There was a quiet but persistent narrative running through the final years of Lewis Hamilton’s time at Mercedes: that the team had plateaued partly because of him. Not stated outright, never in a press release, but detectable in the framing - that his win count had dried up, that his relationship with the car had become complicated, that perhaps a reset with George Russell as the clear lead driver would unlock something.
We are now well into that reset. It has not unlocked anything.
Mercedes has spent 2025 and the opening rounds of 2026 still chasing a car that genuinely works across an entire season. Russell has driven well enough that his ability is beyond question, and Andrea Kimi Antonelli has shown flashes of real promise, but the W-series cars have remained difficult and inconsistent in the way that W14 was - peaky, sensitive to track conditions, never quite the package that the simulator suggested it should be.
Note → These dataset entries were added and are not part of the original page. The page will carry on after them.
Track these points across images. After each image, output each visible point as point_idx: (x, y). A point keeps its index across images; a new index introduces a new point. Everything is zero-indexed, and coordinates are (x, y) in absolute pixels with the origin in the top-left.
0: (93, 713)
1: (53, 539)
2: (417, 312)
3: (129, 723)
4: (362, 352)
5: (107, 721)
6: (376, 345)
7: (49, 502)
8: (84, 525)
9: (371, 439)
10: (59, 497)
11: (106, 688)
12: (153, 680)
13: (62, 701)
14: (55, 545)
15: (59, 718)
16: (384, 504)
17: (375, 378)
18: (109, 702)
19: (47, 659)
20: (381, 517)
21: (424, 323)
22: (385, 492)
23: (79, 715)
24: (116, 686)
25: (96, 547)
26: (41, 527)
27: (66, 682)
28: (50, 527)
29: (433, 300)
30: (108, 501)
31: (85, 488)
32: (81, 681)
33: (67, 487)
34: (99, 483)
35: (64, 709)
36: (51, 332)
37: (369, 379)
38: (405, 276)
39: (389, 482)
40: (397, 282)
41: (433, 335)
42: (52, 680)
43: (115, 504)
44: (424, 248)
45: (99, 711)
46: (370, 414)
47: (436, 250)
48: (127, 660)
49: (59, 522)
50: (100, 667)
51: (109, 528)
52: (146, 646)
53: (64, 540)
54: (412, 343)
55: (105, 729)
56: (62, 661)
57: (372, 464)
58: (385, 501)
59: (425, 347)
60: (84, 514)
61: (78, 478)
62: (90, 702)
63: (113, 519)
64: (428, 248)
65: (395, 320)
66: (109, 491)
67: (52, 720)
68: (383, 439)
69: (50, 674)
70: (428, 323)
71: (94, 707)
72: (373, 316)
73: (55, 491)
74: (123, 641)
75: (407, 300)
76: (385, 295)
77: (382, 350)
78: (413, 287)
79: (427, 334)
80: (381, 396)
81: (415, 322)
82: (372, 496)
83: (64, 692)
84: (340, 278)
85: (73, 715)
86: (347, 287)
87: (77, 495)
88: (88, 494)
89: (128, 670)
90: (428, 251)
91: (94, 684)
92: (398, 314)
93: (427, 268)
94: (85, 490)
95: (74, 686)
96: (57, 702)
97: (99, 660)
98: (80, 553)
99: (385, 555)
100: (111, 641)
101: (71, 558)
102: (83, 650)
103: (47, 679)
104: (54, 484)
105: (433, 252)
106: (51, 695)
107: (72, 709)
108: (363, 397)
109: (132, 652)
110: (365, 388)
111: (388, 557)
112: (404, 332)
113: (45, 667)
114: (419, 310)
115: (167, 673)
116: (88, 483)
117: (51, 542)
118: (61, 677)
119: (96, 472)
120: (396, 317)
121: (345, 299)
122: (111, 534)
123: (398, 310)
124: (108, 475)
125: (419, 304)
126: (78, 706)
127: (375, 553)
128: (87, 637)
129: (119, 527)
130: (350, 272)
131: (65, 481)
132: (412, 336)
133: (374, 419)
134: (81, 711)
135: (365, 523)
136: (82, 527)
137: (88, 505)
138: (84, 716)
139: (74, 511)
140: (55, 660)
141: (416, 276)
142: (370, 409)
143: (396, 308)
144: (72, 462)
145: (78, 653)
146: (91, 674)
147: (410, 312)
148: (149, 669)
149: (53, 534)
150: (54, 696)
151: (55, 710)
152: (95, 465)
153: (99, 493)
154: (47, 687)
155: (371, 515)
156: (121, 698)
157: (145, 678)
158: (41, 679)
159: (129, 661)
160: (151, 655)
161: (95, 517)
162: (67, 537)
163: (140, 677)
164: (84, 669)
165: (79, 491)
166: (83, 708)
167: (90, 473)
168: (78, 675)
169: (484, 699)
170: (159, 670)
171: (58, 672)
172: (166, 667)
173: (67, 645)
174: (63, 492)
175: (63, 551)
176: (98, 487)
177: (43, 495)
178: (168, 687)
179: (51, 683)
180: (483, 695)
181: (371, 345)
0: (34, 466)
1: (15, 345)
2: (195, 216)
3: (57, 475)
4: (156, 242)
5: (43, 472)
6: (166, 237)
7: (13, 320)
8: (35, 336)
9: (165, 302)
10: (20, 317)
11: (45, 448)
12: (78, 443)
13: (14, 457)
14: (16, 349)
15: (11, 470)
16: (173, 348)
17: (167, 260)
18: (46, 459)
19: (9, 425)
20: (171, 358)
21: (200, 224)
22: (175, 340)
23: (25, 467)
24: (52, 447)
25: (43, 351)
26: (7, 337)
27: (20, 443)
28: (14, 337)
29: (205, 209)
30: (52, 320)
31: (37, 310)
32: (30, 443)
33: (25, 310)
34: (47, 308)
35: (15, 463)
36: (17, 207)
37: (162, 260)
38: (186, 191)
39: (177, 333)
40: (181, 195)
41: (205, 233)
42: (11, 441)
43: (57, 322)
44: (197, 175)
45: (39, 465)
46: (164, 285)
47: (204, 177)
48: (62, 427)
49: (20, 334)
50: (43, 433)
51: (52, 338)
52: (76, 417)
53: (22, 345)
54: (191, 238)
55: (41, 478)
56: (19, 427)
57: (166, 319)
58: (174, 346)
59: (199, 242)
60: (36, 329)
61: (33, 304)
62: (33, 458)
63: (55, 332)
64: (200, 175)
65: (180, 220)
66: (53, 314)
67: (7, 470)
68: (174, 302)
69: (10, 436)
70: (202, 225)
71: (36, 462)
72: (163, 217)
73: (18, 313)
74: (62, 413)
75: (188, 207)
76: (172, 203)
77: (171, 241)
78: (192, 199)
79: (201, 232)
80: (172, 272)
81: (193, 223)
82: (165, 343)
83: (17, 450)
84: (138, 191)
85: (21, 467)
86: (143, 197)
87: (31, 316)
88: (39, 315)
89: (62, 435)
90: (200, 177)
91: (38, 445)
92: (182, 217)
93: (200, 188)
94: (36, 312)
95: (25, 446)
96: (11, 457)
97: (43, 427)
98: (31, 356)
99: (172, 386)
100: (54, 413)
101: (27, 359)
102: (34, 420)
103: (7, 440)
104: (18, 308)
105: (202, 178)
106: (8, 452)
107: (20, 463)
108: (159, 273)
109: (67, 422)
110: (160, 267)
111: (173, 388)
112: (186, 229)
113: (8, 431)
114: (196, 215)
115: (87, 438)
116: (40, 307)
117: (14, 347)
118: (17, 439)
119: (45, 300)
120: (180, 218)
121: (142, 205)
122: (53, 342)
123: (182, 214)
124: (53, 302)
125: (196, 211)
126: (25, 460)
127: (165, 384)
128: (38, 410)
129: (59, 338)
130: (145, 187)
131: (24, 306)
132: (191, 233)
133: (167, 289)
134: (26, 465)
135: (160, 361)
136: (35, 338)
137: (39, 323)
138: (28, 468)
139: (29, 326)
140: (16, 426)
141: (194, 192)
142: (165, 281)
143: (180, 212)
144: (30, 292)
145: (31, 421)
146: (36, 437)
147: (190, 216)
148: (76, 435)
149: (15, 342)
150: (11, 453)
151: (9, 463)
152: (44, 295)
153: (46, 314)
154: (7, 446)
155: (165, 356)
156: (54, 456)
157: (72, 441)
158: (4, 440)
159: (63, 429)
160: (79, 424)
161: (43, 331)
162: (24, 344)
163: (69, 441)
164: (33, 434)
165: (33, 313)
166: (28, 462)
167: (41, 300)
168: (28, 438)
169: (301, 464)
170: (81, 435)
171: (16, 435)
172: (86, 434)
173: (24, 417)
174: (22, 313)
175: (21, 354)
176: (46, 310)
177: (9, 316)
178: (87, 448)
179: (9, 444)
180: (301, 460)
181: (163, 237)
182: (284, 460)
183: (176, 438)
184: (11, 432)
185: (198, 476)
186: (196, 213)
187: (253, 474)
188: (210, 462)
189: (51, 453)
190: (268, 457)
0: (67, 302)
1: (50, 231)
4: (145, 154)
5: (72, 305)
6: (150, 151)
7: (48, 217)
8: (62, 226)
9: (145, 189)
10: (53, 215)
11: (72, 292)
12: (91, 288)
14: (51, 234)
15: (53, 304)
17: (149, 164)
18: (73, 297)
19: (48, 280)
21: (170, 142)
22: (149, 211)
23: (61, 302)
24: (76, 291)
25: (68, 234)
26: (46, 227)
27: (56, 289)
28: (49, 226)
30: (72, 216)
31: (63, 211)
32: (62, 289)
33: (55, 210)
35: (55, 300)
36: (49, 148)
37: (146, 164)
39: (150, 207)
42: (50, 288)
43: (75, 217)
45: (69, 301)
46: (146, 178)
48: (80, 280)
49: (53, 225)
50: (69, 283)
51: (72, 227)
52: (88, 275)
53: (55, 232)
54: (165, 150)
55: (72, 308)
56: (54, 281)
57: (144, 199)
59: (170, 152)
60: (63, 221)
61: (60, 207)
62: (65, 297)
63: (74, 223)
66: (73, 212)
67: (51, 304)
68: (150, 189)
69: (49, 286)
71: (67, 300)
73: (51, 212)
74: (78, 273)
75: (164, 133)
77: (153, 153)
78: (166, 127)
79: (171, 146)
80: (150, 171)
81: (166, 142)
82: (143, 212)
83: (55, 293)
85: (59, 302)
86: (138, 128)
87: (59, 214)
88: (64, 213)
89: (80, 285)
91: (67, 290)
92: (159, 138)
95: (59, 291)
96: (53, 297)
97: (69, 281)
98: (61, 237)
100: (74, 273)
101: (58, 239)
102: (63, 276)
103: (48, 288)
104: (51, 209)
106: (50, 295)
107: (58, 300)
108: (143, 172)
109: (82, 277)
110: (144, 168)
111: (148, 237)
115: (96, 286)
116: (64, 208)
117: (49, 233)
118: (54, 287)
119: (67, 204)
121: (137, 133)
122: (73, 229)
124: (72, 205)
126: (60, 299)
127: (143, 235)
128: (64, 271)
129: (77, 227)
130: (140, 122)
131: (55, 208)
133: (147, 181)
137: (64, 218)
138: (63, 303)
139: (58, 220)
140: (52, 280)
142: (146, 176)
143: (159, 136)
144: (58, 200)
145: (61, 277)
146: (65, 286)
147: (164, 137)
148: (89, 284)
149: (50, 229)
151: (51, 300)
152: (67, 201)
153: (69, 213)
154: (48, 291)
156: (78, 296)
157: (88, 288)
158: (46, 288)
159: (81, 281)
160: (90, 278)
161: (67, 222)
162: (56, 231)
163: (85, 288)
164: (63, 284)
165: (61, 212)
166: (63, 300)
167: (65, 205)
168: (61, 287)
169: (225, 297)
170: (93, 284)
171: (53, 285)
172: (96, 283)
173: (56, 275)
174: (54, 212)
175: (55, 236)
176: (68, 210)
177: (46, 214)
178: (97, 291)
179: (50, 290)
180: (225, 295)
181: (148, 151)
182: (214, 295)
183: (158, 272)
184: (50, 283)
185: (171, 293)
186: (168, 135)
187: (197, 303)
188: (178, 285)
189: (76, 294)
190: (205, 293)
Hamilton, meanwhile, finished on the podium in his debut Ferrari season multiple times and has adapted to the SF-25 quicker than most observers predicted given his age and the scale of the switch. Ferrari’s car is not perfect either, but Hamilton has been competitive. Whatever rust people expected to see has not materialised in any meaningful way.
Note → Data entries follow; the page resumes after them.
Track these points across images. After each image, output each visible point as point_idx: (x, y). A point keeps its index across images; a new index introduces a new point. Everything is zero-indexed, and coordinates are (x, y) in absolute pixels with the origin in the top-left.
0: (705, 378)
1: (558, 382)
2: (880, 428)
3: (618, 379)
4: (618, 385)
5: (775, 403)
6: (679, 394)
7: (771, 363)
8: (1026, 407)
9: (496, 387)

The real problem was always the floor concept
Mercedes’ struggles trace back to design philosophy decisions made years ago - specifically the zero-pod concept that Red Bull and others eventually rendered obsolete, and the subsequent difficulty the team has had finding a stable aerodynamic baseline under the current ground-effect regulations. Those are engineering problems, not driver problems. But when a seven-time world champion is sitting in your car and not winning, it is easier to let the association blur.
Nobody at Mercedes has publicly revisited the Hamilton departure and said it was a mistake. That would be an extraordinary admission. But the evidence accumulating across 2025 and into this season makes the original framing look increasingly thin.
The car was slow. It still is. Hamilton was not the variable that explained it.
He’s winning more regularly at Ferrari than Mercedes would probably like to watch, and every result he adds to that tally makes the internal logic of his exit harder to reconstruct.